Dyrektor finansowy wdał się w konflikty z szefem działu personalnego i podwładnymi. Nie zgadzał się na podejmowanie takich decyzji, które naruszyłyby przyjęty budżet, m.in. na zatrudnienie szefa marketingu z pensją przekraczającą dwukrotnie zapis budżetowy. Zakończyło się to jego awanturą z personalnym. W czasie rutynowej kontroli zadań swojego zastępcy dyrektor wykrył, że podpisuje z jego upoważnienia delegacje na wyjazdy zagraniczne, które nie są uzasadnione. Ta sprawa też zakończyła się awanturą. Prezes firmy uznał, że dyrektor dopuszcza się mobbingu i z takim uzasadnieniem odwołał go ze stanowiska. Spotkał się z nim w sądzie i przegrał. Stawiając bezzasadny zarzut mobbingu, naruszył dobre imię dyrektora.

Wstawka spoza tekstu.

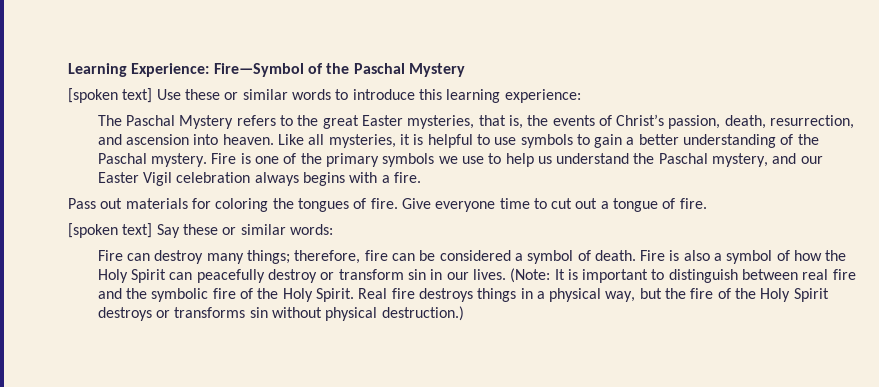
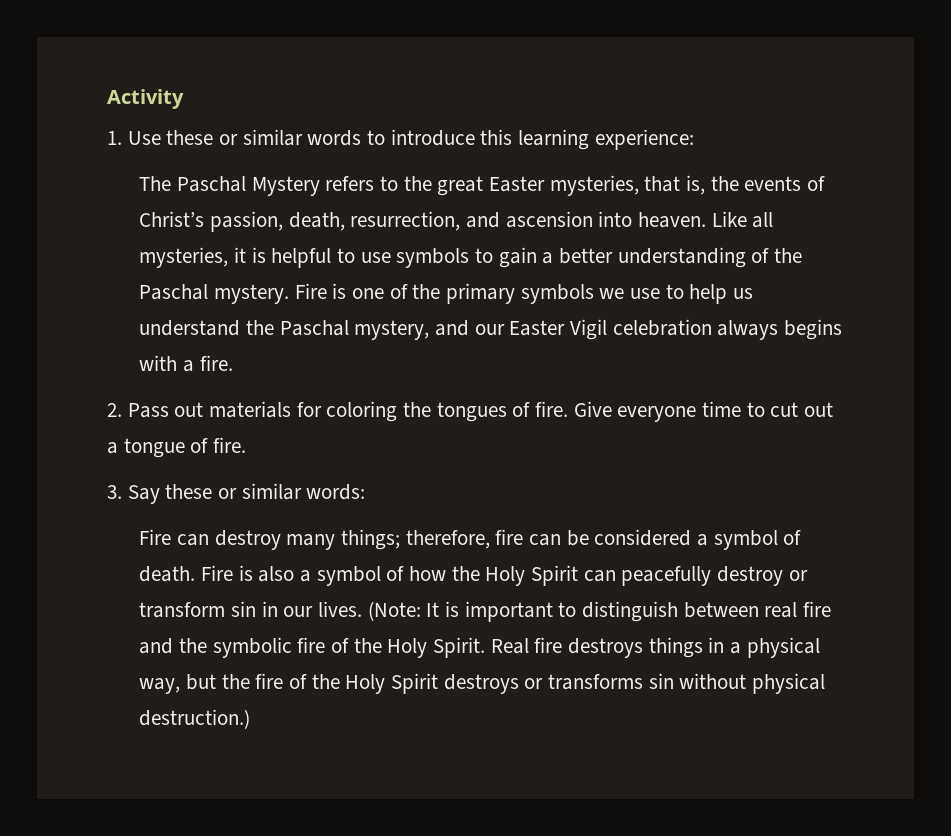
[68,63,465,77] [68,88,153,103] Learning Experience: Fire—Symbol of the Paschal Mystery // [spoken text] -> [107,89,184,109] [107,131,122,145] Activity // 1.
(421, 177) none -> [107,403,122,417] 2.
[68,223,153,238] [spoken text] -> [107,485,122,499] 3.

Za takie zachowanie, jak wobec dyrektora z przykładu 2, pracodawca ponosi skutki. Podwładny może uznać, że szef nie szanując jego dóbr osobistych, naruszył w sposób ciężki swoje obowiązki, i odejść z pracy bez wypowiedzenia z winy pracodawcy (art. 55 § 1

1

k.p.). Rozwiązanie stosunku pracy w tym trybie jest skuteczne bez względu na to, czy wskazane przez pracownika przyczyny istnieją (por.

wyrok Sądu Najwyższego z 4 marca 1999 r., I PKN 614/98

).

U dyrektora ten scenariusz nie wchodzi w grę, bo to jego zwolnił pracodawca. Ale gdyby go zrealizował, mógłby żądać od przełożonego odszkodowania w wysokości wynagrodzenia za okres wypowiedzenia, a gdyby rozwiązana była umowa na czas określony lub na czas wykonania określonej pracy – za dwa tygodnie.

Dodatkowo na podstawie art. 24 k.c. pracownik, którego dobro osobiste zostało zagrożone bezprawnym działaniem pracodawcy (tu bezprawnym zarzutem o stosowanie mobbingu), może żądać jego zaniechania. A gdy już do naruszenia doszło, ma prawo domagać się podjęcia czynności, których efektem będzie usunięcie skutków tego naruszenia, zwłaszcza złożenia oświadczenia w odpowiedniej formie i treści (np. publiczne przeprosiny). Wolno mu też domagać się rekompensaty pieniężnej lub zapłaty odpowiedniej kwoty na wskazany cel społeczny. Gdyby poniósł szkodę majątkową, żądać jej naprawienia (por. art. 448 k.c.).

Pracodawca zarzucił pani Annie, że mobbinguje pracowników, i zwolnił ją z pracy. Uczynił to jednak bezprawnie, gdyż błędnie zakwalifikował konflikty, jakie miała z podwładnymi. Wieść o takim uzasadnieniu rozwiązania umowy szybko rozeszła się w środowisku, co uderzyło w dobre imię pani Anny i jej wizerunek na rynku pracy. Wystąpiła przeciwko byłej firmie do sądu. Ten przyznał jej rację i nakazał publicznie przeprosić ją w dzienniku o zasięgu ogólnopolskim oraz zapłacić zadośćuczynienie.